> **TASK BRIEF**
Could you give the data below again exactly, apart from the pictures?
──────── GIVEN DATA ────────
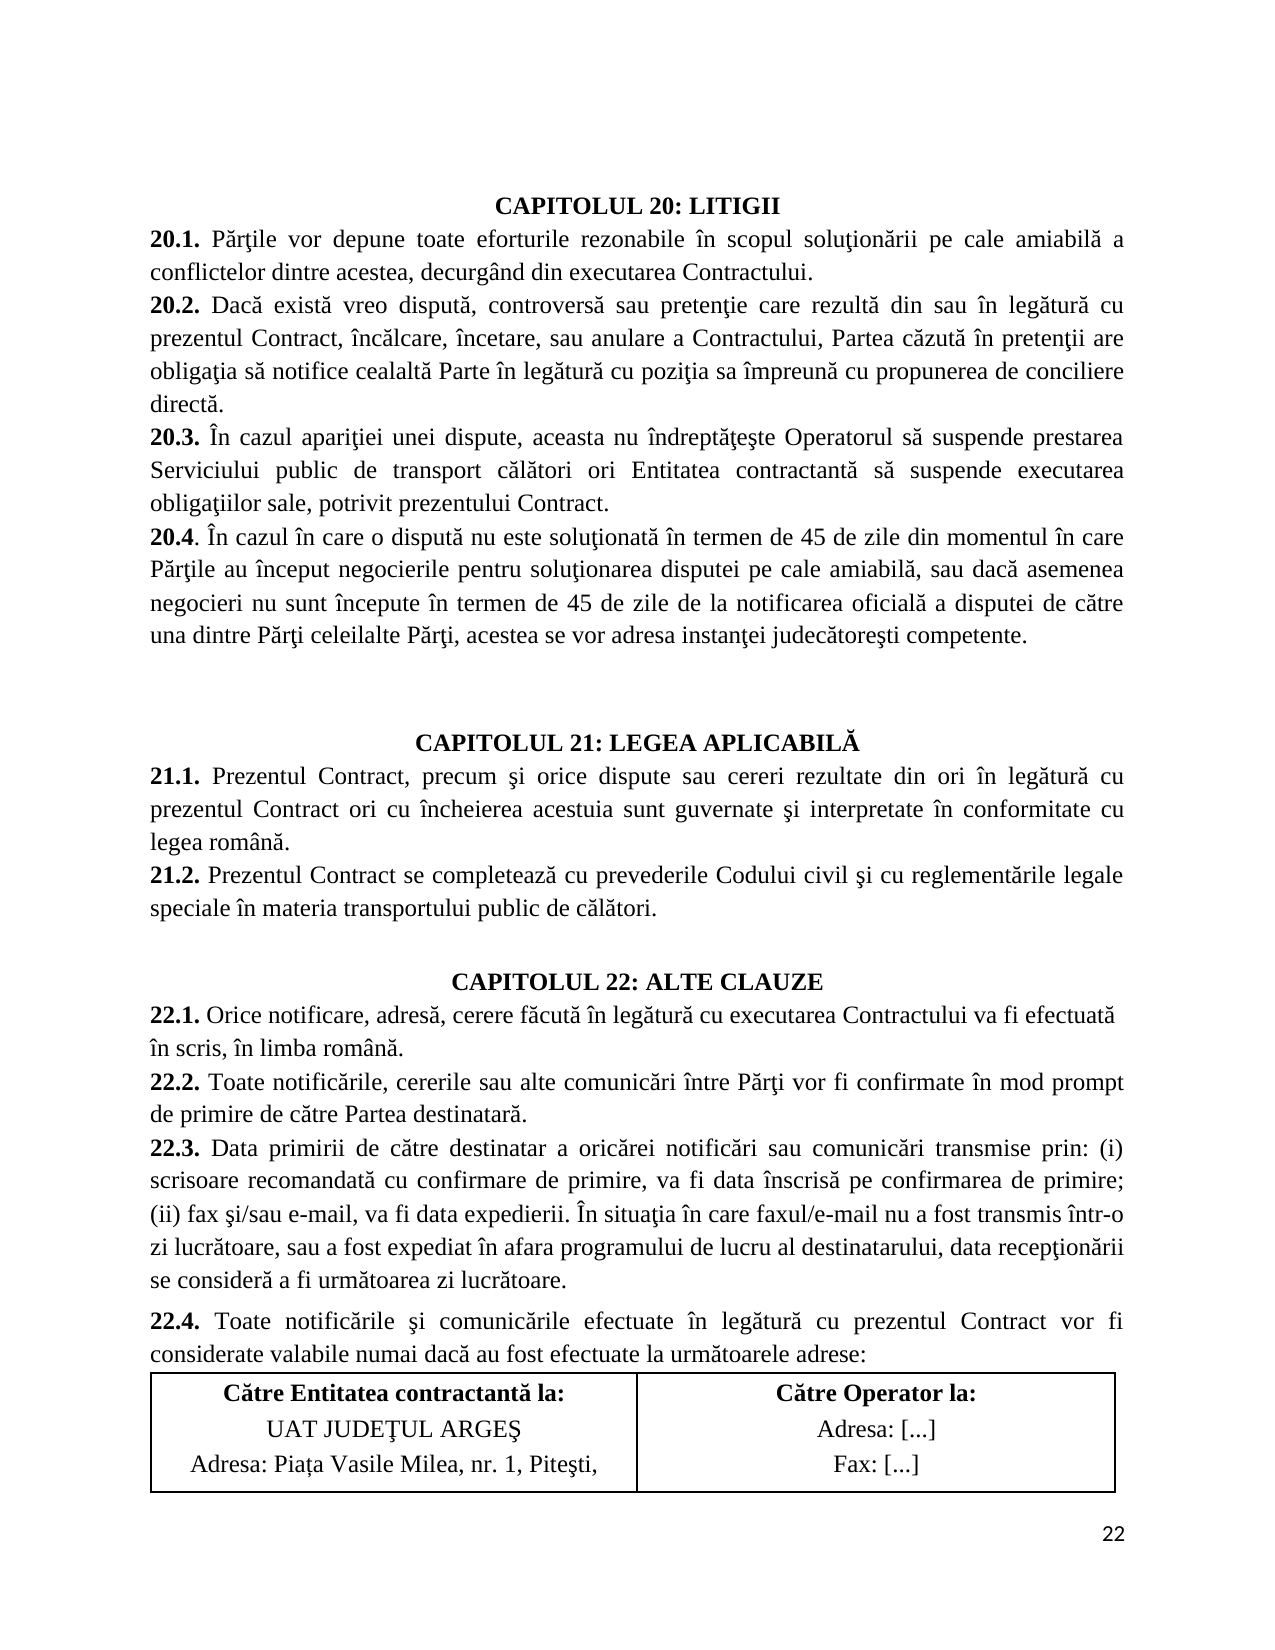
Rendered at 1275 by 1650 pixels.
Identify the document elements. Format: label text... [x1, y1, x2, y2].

text 22.2. Toate notificările, cererile sau alte comunicări între Părţi vor fi confirmate în mod prompt de primire de către Partea destinatară. [150, 1067, 1125, 1128]
text 20.4. În cazul în care o dispută nu este soluţionată în termen de 45 de zile din momentul în care Părţile au început negocierile pentru soluţionarea disputei pe cale amiabilă, sau dacă asemenea negocieri nu sunt începute în termen de 45 de zile de la notificarea oficială a disputei de către una dintre Părţi celeilalte Părţi, acestea se vor adresa instanţei judecătoreşti competente. [150, 522, 1125, 649]
text 21.1. Prezentul Contract, precum şi orice dispute sau cereri rezultate din ori în legătură cu prezentul Contract ori cu încheierea acestuia sunt guvernate şi interpretate în conformitate cu legea română. [150, 761, 1125, 856]
text 20.1. Părţile vor depune toate eforturile rezonabile în scopul soluţionării pe cale amiabilă a conflictelor dintre acestea, decurgând din executarea Contractului. [150, 224, 1125, 286]
text 22.3. Data primirii de către destinatar a oricărei notificări sau comunicări transmise prin: (i) scrisoare recomandată cu confirmare de primire, va fi data înscrisă pe confirmarea de primire; (ii) fax şi/sau e-mail, va fi data expedierii. În situaţia în care faxul/e-mail nu a fost transmis într-o zi lucrătoare, sau a fost expediat în afara programului de lucru al destinatarului, data recepţionării se consideră a fi următoarea zi lucrătoare. [150, 1133, 1125, 1293]
text 21.2. Prezentul Contract se completează cu prevederile Codului civil şi cu reglementările legale speciale în materia transportului public de călători. [150, 860, 1125, 922]
text CAPITOLUL 20: LITIGII [150, 191, 1125, 220]
text CAPITOLUL 21: LEGEA APLICABILĂ [150, 728, 1125, 757]
text 22.4. Toate notificările şi comunicările efectuate în legătură cu prezentul Contract vor fi considerate valabile numai dacă au fost efectuate la următoarele adrese: [150, 1306, 1125, 1368]
text 22.1. Orice notificare, adresă, cerere făcută în legătură cu executarea Contractului va fi efectuată în scris, în limba română. [150, 1001, 1125, 1062]
text 20.3. În cazul apariţiei unei dispute, aceasta nu îndreptăţeşte Operatorul să suspende prestarea Serviciului public de transport călători ori Entitatea contractantă să suspende executarea obligaţiilor sale, potrivit prezentului Contract. [150, 422, 1125, 517]
text CAPITOLUL 22: ALTE CLAUZE [150, 967, 1125, 996]
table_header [638, 1374, 1114, 1491]
text 20.2. Dacă există vreo dispută, controversă sau pretenţie care rezultă din sau în legătură cu prezentul Contract, încălcare, încetare, sau anulare a Contractului, Partea căzută în pretenţii are obligaţia să notifice cealaltă Parte în legătură cu poziţia sa împreună cu propunerea de conciliere directă. [150, 290, 1125, 418]
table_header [152, 1374, 636, 1491]
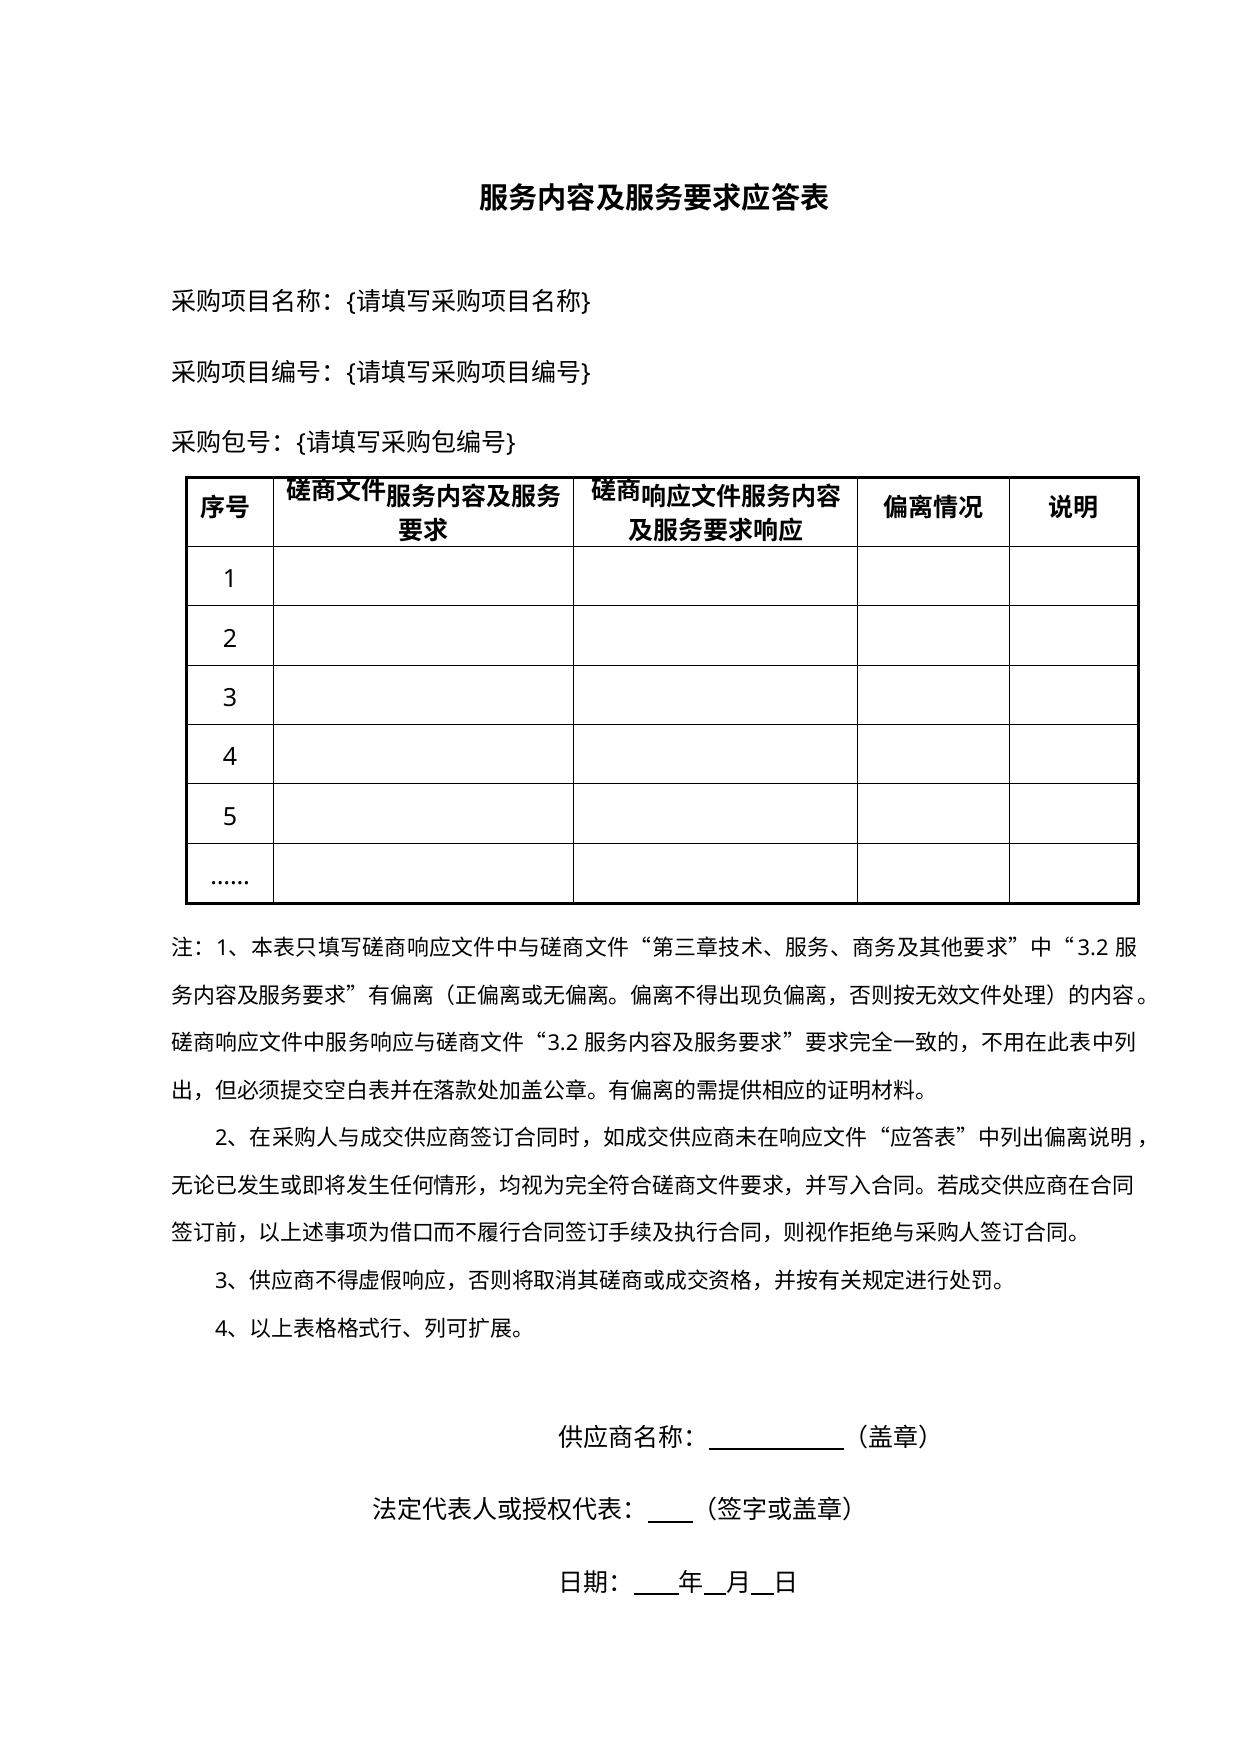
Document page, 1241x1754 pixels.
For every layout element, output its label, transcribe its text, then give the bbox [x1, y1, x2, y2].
────────
> **SOLVED PROBLEM**
Rendered at 1275 by 1650 pixels.
Identify the document elements. Format: label text... [x1, y1, x2, y2].

text 22.2. Toate notificările, cererile sau alte comunicări între Părţi vor fi confirmate în mod prompt de primire de către Partea destinatară. [150, 1067, 1125, 1128]
text 20.4. În cazul în care o dispută nu este soluţionată în termen de 45 de zile din momentul în care Părţile au început negocierile pentru soluţionarea disputei pe cale amiabilă, sau dacă asemenea negocieri nu sunt începute în termen de 45 de zile de la notificarea oficială a disputei de către una dintre Părţi celeilalte Părţi, acestea se vor adresa instanţei judecătoreşti competente. [150, 522, 1125, 649]
text 21.1. Prezentul Contract, precum şi orice dispute sau cereri rezultate din ori în legătură cu prezentul Contract ori cu încheierea acestuia sunt guvernate şi interpretate în conformitate cu legea română. [150, 761, 1125, 856]
text 20.1. Părţile vor depune toate eforturile rezonabile în scopul soluţionării pe cale amiabilă a conflictelor dintre acestea, decurgând din executarea Contractului. [150, 224, 1125, 286]
text 22.3. Data primirii de către destinatar a oricărei notificări sau comunicări transmise prin: (i) scrisoare recomandată cu confirmare de primire, va fi data înscrisă pe confirmarea de primire; (ii) fax şi/sau e-mail, va fi data expedierii. În situaţia în care faxul/e-mail nu a fost transmis într-o zi lucrătoare, sau a fost expediat în afara programului de lucru al destinatarului, data recepţionării se consideră a fi următoarea zi lucrătoare. [150, 1133, 1125, 1293]
text 21.2. Prezentul Contract se completează cu prevederile Codului civil şi cu reglementările legale speciale în materia transportului public de călători. [150, 860, 1125, 922]
text CAPITOLUL 20: LITIGII [150, 191, 1125, 220]
text CAPITOLUL 21: LEGEA APLICABILĂ [150, 728, 1125, 757]
text 22.4. Toate notificările şi comunicările efectuate în legătură cu prezentul Contract vor fi considerate valabile numai dacă au fost efectuate la următoarele adrese: [150, 1306, 1125, 1368]
text 22.1. Orice notificare, adresă, cerere făcută în legătură cu executarea Contractului va fi efectuată în scris, în limba română. [150, 1001, 1125, 1062]
text 20.3. În cazul apariţiei unei dispute, aceasta nu îndreptăţeşte Operatorul să suspende prestarea Serviciului public de transport călători ori Entitatea contractantă să suspende executarea obligaţiilor sale, potrivit prezentului Contract. [150, 422, 1125, 517]
text CAPITOLUL 22: ALTE CLAUZE [150, 967, 1125, 996]
table_header [638, 1374, 1114, 1491]
text 20.2. Dacă există vreo dispută, controversă sau pretenţie care rezultă din sau în legătură cu prezentul Contract, încălcare, încetare, sau anulare a Contractului, Partea căzută în pretenţii are obligaţia să notifice cealaltă Parte în legătură cu poziţia sa împreună cu propunerea de conciliere directă. [150, 290, 1125, 418]
table_header [152, 1374, 636, 1491]
Document page, 1241x1754 pixels.
For every layout element, output its label, transcribe its text, then give the bbox [x1, y1, x2, y2].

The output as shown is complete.